Typeshift review
+ Universal App
FREE! Buy now!

Typeshift review

Our Review by Campbell Bird on March 24th, 2017
Rating: starstarstarstarstar :: TERRIFIC TYPOGRAPHY
Share This:

This word game is so well-designed that it raises the bar for what word games should be.

Developer: Zach Gage

Price: Free
Version: 1.0.1
App Reviewed on: iPhone SE

Graphics/Sound Rating: starstarstarstarhalfstar
User Interface Rating: starstarstarstarstar
Gameplay Rating: starstarstarstarhalfstar
Replay Value Rating: starstarstarstarstar

Overall Rating: starstarstarstarstar

Zach Gage is sort of a household name in mobile games at this point. He's responsible for great titles like Sage Solitaire, SpellTower, and Ridiculous Fishing. Typeshift is Zach Gage's latest release, and it's a game about making words by arranging letters. It's not particularly complicated, but this simple premise is flawlessly executed across a few different game types, making it a must-have on your phone.

Word wrangling

In Typeshift, you are given word puzzles involving a set number of letters per word. In each letter slot is a column of letters that you can slide up and down. Your goal is to slide the columns of letters into place along a center line to create a word. It's really as simple as that.

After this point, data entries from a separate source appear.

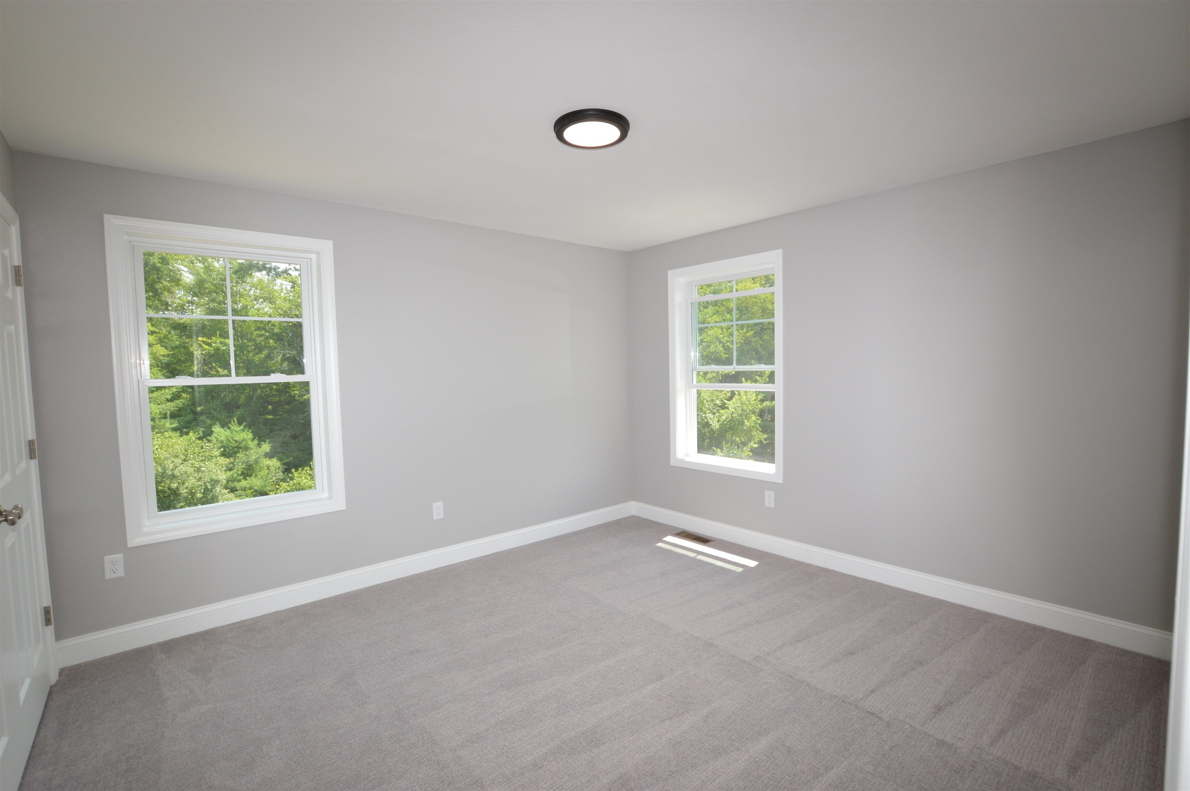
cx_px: 595
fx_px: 495
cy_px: 396
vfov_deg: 77.2
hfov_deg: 100.4
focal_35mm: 15
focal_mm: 10
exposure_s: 1/125
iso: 360
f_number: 5.6
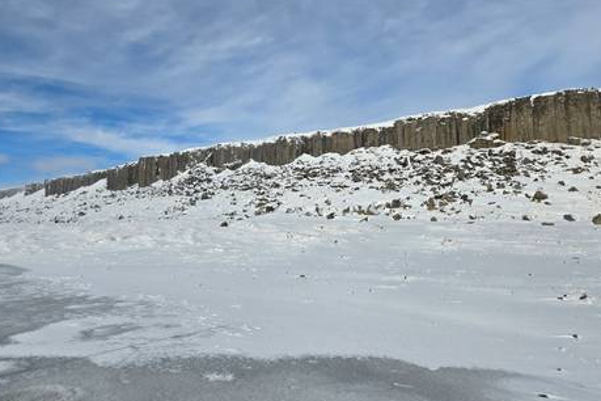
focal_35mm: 25
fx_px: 417
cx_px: 295
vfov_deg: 51.3
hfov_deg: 71.5
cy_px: 195
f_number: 1.8
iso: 25
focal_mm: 5.4
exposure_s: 1/2921
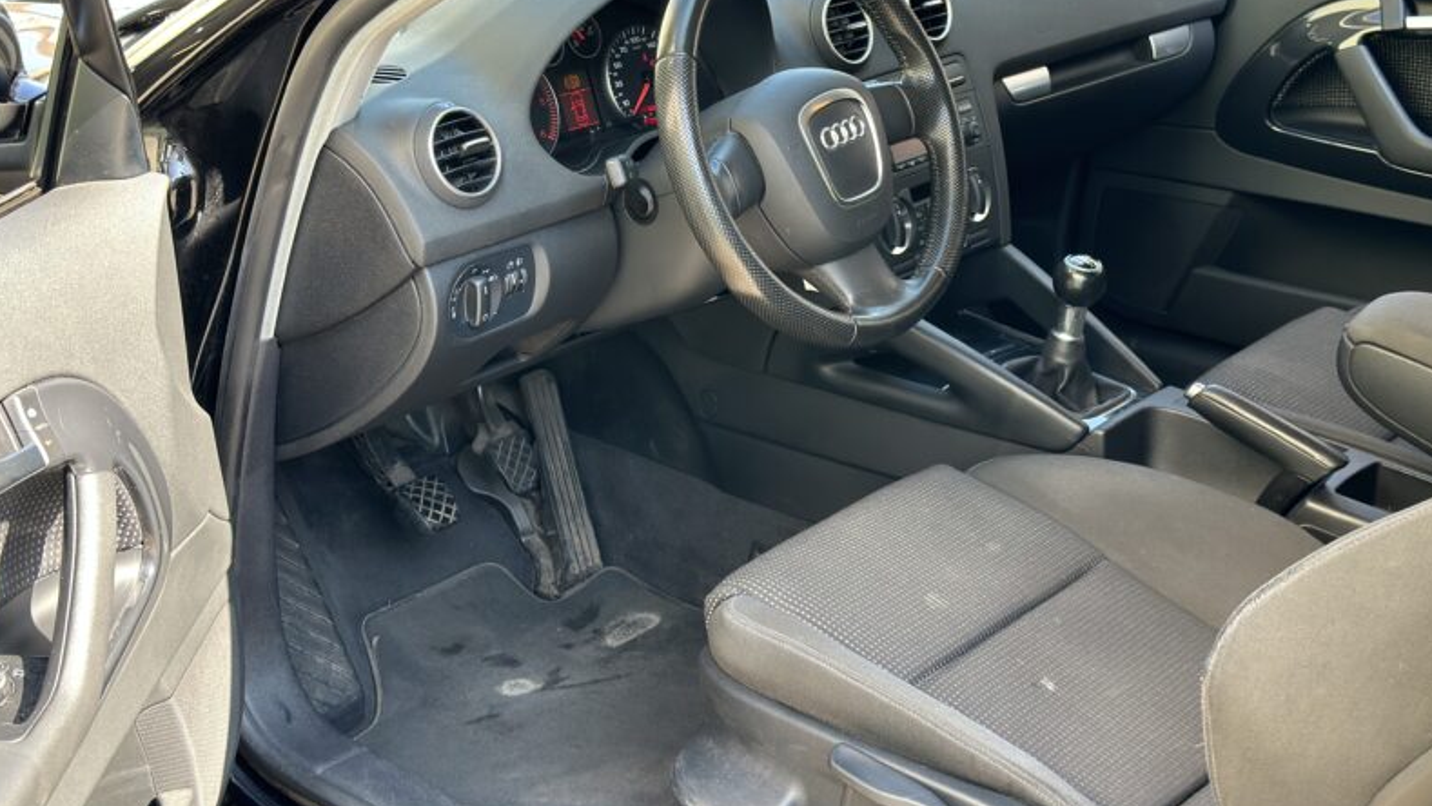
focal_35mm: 53
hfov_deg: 39.2
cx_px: 717
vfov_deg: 22.5
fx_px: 2013
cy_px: 270
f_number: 1.78
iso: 80
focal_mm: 6.86
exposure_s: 1/152
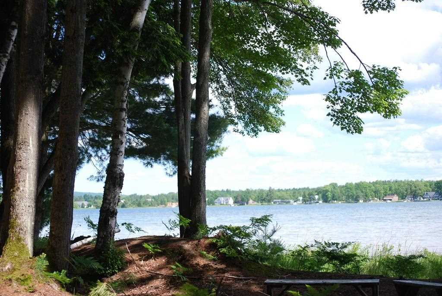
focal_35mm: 82
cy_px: 148
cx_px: 221
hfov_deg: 24.6
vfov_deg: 16.6
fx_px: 1014
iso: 100
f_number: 7.1
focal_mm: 55
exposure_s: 1/200
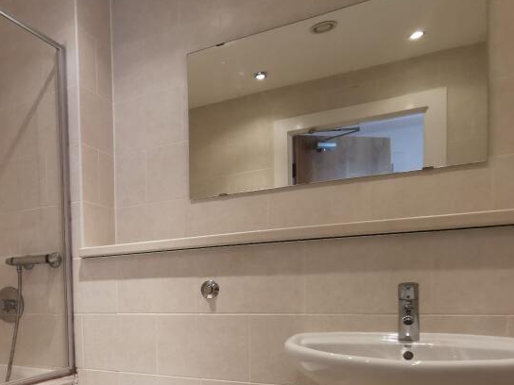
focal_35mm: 32
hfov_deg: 50.2
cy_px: 321
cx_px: 47
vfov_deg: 41.8
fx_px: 475
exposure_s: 1/33.3
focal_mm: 2.26
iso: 160
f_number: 2.2
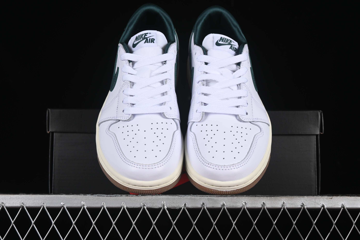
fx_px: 750
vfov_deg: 18.2
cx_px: 180
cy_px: 120
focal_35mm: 75
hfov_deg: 27.0
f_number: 8
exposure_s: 1/125
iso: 160
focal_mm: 50
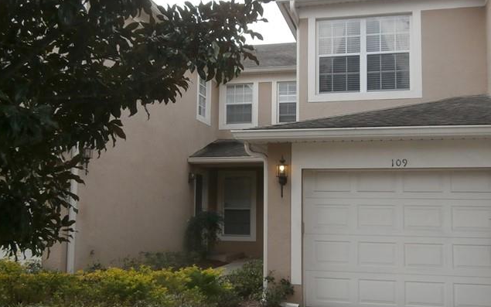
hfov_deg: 48.2
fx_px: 549
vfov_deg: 31.3
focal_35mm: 41
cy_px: 152
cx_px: 231
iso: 100
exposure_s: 1/500
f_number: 3
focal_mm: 4.2
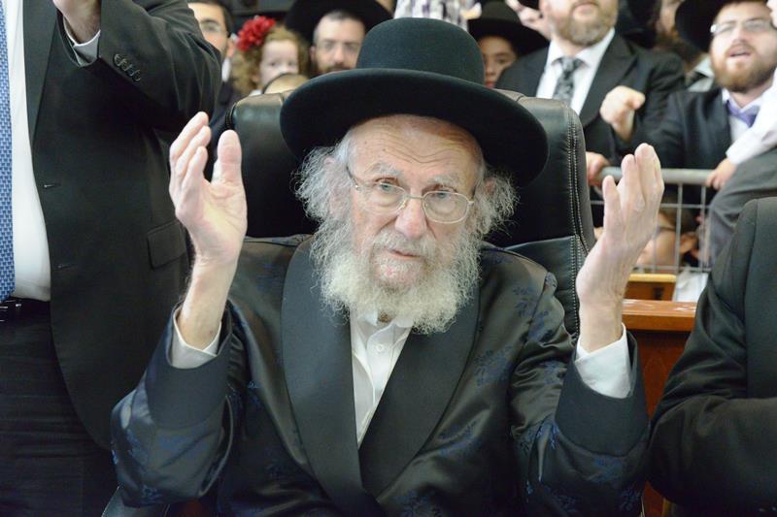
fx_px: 1683
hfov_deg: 26.0
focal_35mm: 78
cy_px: 258
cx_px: 388
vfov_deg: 17.5
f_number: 6.3
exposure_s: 1/125
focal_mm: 78
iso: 6400
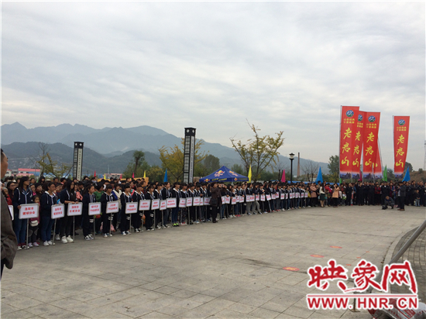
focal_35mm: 29
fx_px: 357
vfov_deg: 48.2
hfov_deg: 61.7
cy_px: 160
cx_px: 213
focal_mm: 4.15
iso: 32
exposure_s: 1/838
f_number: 2.2
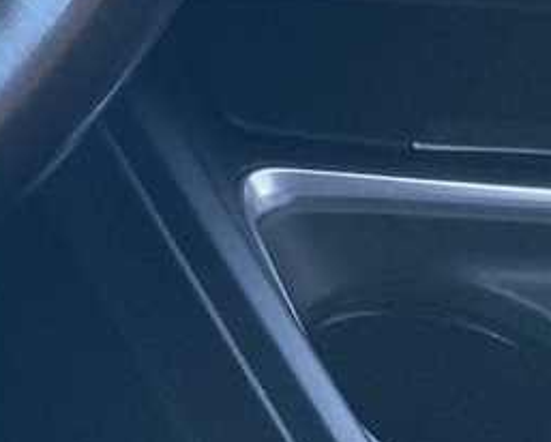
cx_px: -716
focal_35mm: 142
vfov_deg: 9.7
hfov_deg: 11.5
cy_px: -584
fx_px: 2317
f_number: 1.8
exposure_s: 1/108
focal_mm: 4.25
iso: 125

Most of Typeshift's puzzles are some variation on getting you to find multiple words within a set of columns, albeit in different ways. Some puzzles–like the game's Daily Challenge–simply ask you to make a word using each letter in each column at least once. Then there's Clue Puzzles, which feel like a new version of a crossword puzzle. In Clue Puzzles, you're given a list of clues for words to make that you have to slide to make and then tap on the corresponding clue to submit your answer. Between the two modes, the Clue Puzzles are my favorite, though both modes are super fun.

Simply brilliant

Typeshift's simplicity and elegance makes it seem like a game someone must have made before. Designing games around finding and making words has been a thing since well before video games, after all. In recent years though, most of these games have focused on competitive elements, where there are specific win and lose conditions on puzzles. Typeshift ditches these mechanics in favor of an experience that really lets you play with words without worrying about being punished.

As a result, you don't need to be a wordsmith to play Typeshift. The game gives players freedom to experiment and learn about words as they try to solve puzzles. Whenever you create a new and unfamiliar word in Typeshift, you can double-tap on it to pull up a definition right there in the game. It's a neat addition that makes discovering new words an actual educational moment.

Perfect puzzling

The real thing that makes Typeshift such a joy to play is how well-made it is. The game is littered with amazing little design touches–like the blocking out of letters when you can no longer make words with them–that make the whole experience feel completely natural.

Some of Typeshift's polish is somewhat compromised in its purely free-to-play form as it does serve ads between rounds if you have not paid for the game. Thankfully though, the ads disappear as soon as you make any in-app purchase, whether that's new puzzle packs or more hints.

The bottom line

Typeshift is an incredible package because of how sleek its puzzle formula is. It's not a mechanically dense game, and its puzzles are simple variants on word games that have come before it. That said, the way these puzzles are designed and presented makes Typeshift not only a fantastic word game, but the only word game I ever want to play.